PROVIDED RECORDS:
╔══
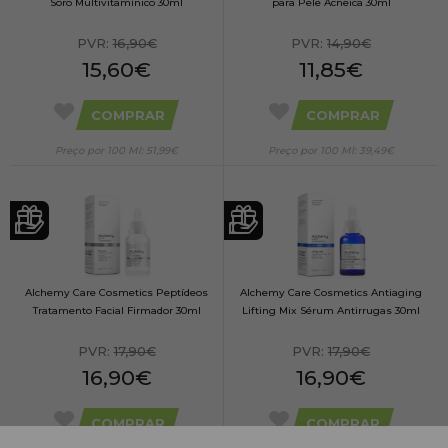
Soro Multivitamínico 30ml
para Pele Acneica 30ml
PVR:
16,90€
PVR:
14,90€
15,60€
11,85€
COMPRAR
COMPRAR
Preço por 100 Ml: 51,99€
Preço por 100 Ml: 39,49€
Alchemy Care Cosmetics Peptídeos
Alchemy Care Cosmetics Antiaging
Tratamento Facial Firmador 30ml
Lifting Mix Sérum Antirrugas 30ml
PVR:
17,90€
PVR:
17,90€
16,90€
16,90€
COMPRAR
COMPRAR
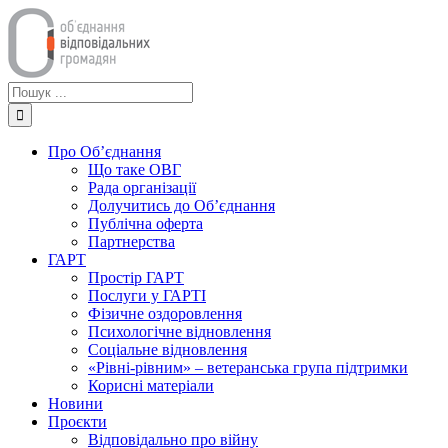
Skip
to
content
Пошук
...
Про Об’єднання
Що таке ОВГ
Рада організації
Долучитись до Об’єднання
Публічна оферта
Партнерства
ГАРТ
Простір ГАРТ
Послуги у ГАРТІ
Фізичне оздоровлення
Психологічне відновлення
Соціальне відновлення
«Рівні-рівним» – ветеранська група підтримки
Корисні матеріали
Новини
Проєкти
Відповідально про війну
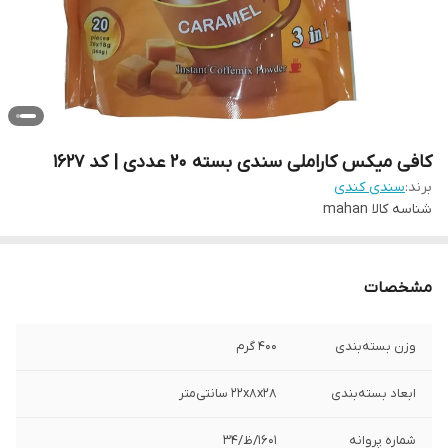
کافی میکس کاراملی سندی بسته 20 عددی | کد 1627
برند:
سندی کندی
شناسه کالا
mahan
مشخصات
وزن بسته‌بندی
400 گرم
ابعاد بسته‌بندی
22x8x28 سانتی‌متر
شماره پروانه
1601/ظ/34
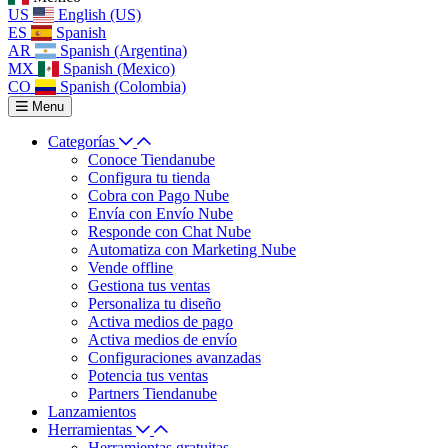
US
English (US)
ES
Spanish
AR
Spanish (Argentina)
MX
Spanish (Mexico)
CO
Spanish (Colombia)
Menu
Categorías
Conoce Tiendanube
Configura tu tienda
Cobra con Pago Nube
Envía con Envío Nube
Responde con Chat Nube
Automatiza con Marketing Nube
Vende offline
Gestiona tus ventas
Personaliza tu diseño
Activa medios de pago
Activa medios de envío
Configuraciones avanzadas
Potencia tus ventas
Partners Tiendanube
Lanzamientos
Herramientas
Herramientas gratuitas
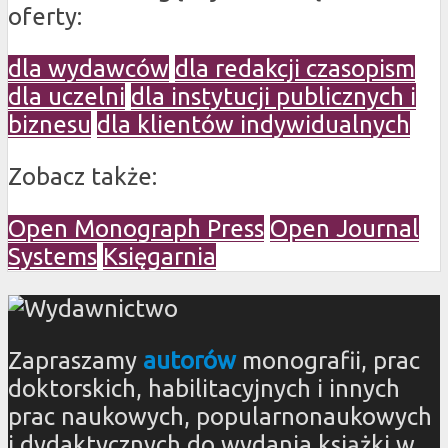
oferty:
dla wydawców
dla redakcji czasopism
dla uczelni
dla instytucji publicznych i
biznesu
dla klientów indywidualnych
Zobacz także:
Open Monograph Press
Open Journal
Systems
Księgarnia
Zapraszamy
autorów
monografii, prac
doktorskich, habilitacyjnych i innych
prac naukowych, popularnonaukowych
i dydaktycznych do wydania książki w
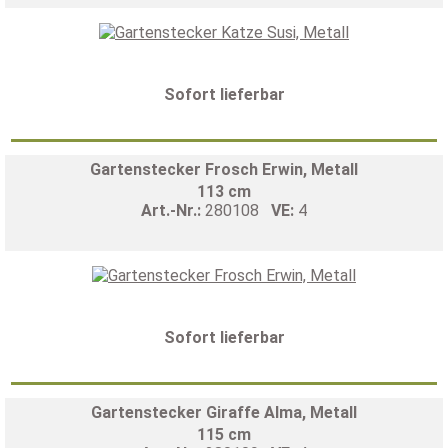
Sofort lieferbar
Gartenstecker Frosch Erwin, Metall
113 cm
Art.-Nr.:
280108
VE:
4
Sofort lieferbar
Gartenstecker Giraffe Alma, Metall
115 cm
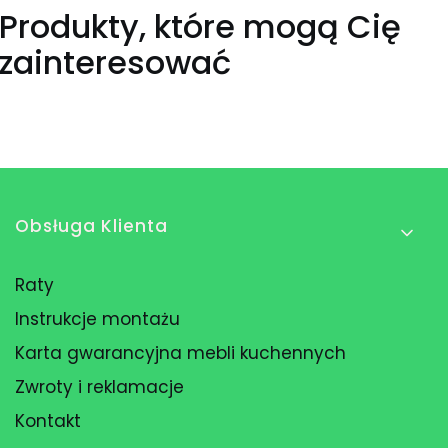
Produkty, które mogą Cię
zainteresować
Linki w stopce
Obsługa Klienta
Raty
Instrukcje montażu
Karta gwarancyjna mebli kuchennych
Zwroty i reklamacje
Kontakt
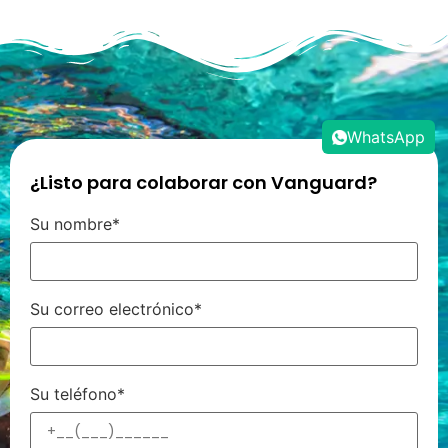
WhatsApp
¿Listo para colaborar con Vanguard?
Su nombre*
Su correo electrónico*
Su teléfono*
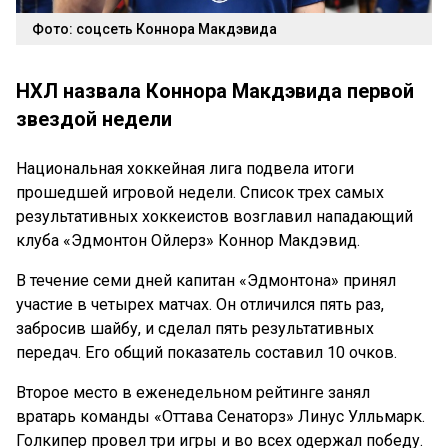
Фото: соцсеть Коннора Макдэвида
НХЛ назвала Коннора Макдэвида первой
звездой недели
Национальная хоккейная лига подвела итоги
прошедшей игровой недели. Список трех самых
результативных хоккеистов возглавил нападающий
клуба «Эдмонтон Ойлерз» Коннор Макдэвид.
В течение семи дней капитан «Эдмонтона» принял
участие в четырех матчах. Он отличился пять раз,
забросив шайбу, и сделал пять результативных
передач. Его общий показатель составил 10 очков.
Второе место в еженедельном рейтинге занял
вратарь команды «Оттава Сенаторз» Линус Улльмарк.
Голкипер провел три игры и во всех одержал победу.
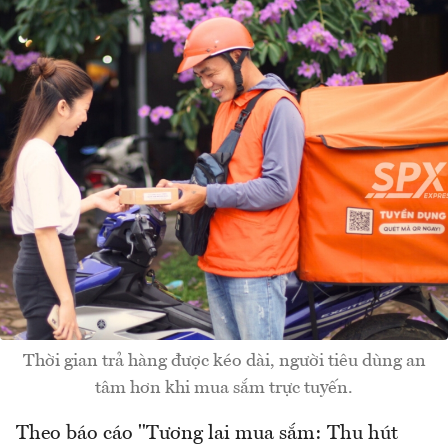
Thời gian trả hàng được kéo dài, người tiêu dùng an
tâm hơn khi mua sắm trực tuyến.
Theo báo cáo "Tương lai mua sắm: Thu hút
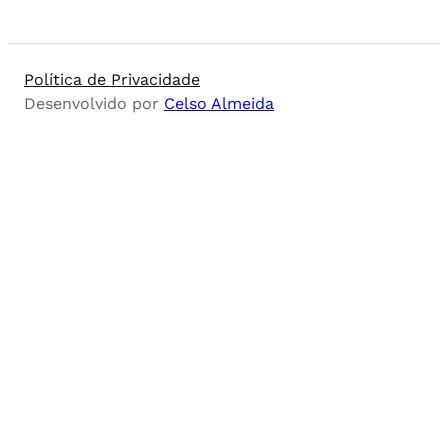
Política de Privacidade
Desenvolvido por
Celso Almeida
╚══
Write out every row above again, putting "BUY NOW" wherever "COMPRAR" appears and keeping everything else the same. Don't include the pictures.

ANSWER SECTION:
Soro Multivitamínico 30ml
para Pele Acneica 30ml
PVR:
16,90€
PVR:
14,90€
15,60€
11,85€
BUY NOW
BUY NOW
Preço por 100 Ml: 51,99€
Preço por 100 Ml: 39,49€
Alchemy Care Cosmetics Peptídeos
Alchemy Care Cosmetics Antiaging
Tratamento Facial Firmador 30ml
Lifting Mix Sérum Antirrugas 30ml
PVR:
17,90€
PVR:
17,90€
16,90€
16,90€
BUY NOW
BUY NOW
Skip
to
content
Пошук
...
Про Об’єднання
Що таке ОВГ
Рада організації
Долучитись до Об’єднання
Публічна оферта
Партнерства
ГАРТ
Простір ГАРТ
Послуги у ГАРТІ
Фізичне оздоровлення
Психологічне відновлення
Соціальне відновлення
«Рівні-рівним» – ветеранська група підтримки
Корисні матеріали
Новини
Проєкти
Відповідально про війну
کافی میکس کاراملی سندی بسته 20 عددی | کد 1627
برند:
سندی کندی
شناسه کالا
mahan
مشخصات
وزن بسته‌بندی
400 گرم
ابعاد بسته‌بندی
22x8x28 سانتی‌متر
شماره پروانه
1601/ظ/34
US
English (US)
ES
Spanish
AR
Spanish (Argentina)
MX
Spanish (Mexico)
CO
Spanish (Colombia)
Menu
Categorías
Conoce Tiendanube
Configura tu tienda
Cobra con Pago Nube
Envía con Envío Nube
Responde con Chat Nube
Automatiza con Marketing Nube
Vende offline
Gestiona tus ventas
Personaliza tu diseño
Activa medios de pago
Activa medios de envío
Configuraciones avanzadas
Potencia tus ventas
Partners Tiendanube
Lanzamientos
Herramientas
Herramientas gratuitas
oferty:
dla wydawców
dla redakcji czasopism
dla uczelni
dla instytucji publicznych i
biznesu
dla klientów indywidualnych
Zobacz także:
Open Monograph Press
Open Journal
Systems
Księgarnia
Zapraszamy
autorów
monografii, prac
doktorskich, habilitacyjnych i innych
prac naukowych, popularnonaukowych
i dydaktycznych do wydania książki w
Sofort lieferbar
Gartenstecker Frosch Erwin, Metall
113 cm
Art.-Nr.:
280108
VE:
4
Sofort lieferbar
Gartenstecker Giraffe Alma, Metall
115 cm
Produkty, które mogą Cię
zainteresować
Linki w stopce
Obsługa Klienta
Raty
Instrukcje montażu
Karta gwarancyjna mebli kuchennych
Zwroty i reklamacje
Kontakt
WhatsApp
¿Listo para colaborar con Vanguard?
Su nombre*
Su correo electrónico*
Su teléfono*
Фото: соцсеть Коннора Макдэвида
НХЛ назвала Коннора Макдэвида первой
звездой недели
Национальная хоккейная лига подвела итоги
прошедшей игровой недели. Список трех самых
результативных хоккеистов возглавил нападающий
клуба «Эдмонтон Ойлерз» Коннор Макдэвид.
В течение семи дней капитан «Эдмонтона» принял
участие в четырех матчах. Он отличился пять раз,
забросив шайбу, и сделал пять результативных
передач. Его общий показатель составил 10 очков.
Второе место в еженедельном рейтинге занял
вратарь команды «Оттава Сенаторз» Линус Улльмарк.
Голкипер провел три игры и во всех одержал победу.
Thời gian trả hàng được kéo dài, người tiêu dùng an
tâm hơn khi mua sắm trực tuyến.
Theo báo cáo "Tương lai mua sắm: Thu hút
Política de Privacidade
Desenvolvido por
Celso Almeida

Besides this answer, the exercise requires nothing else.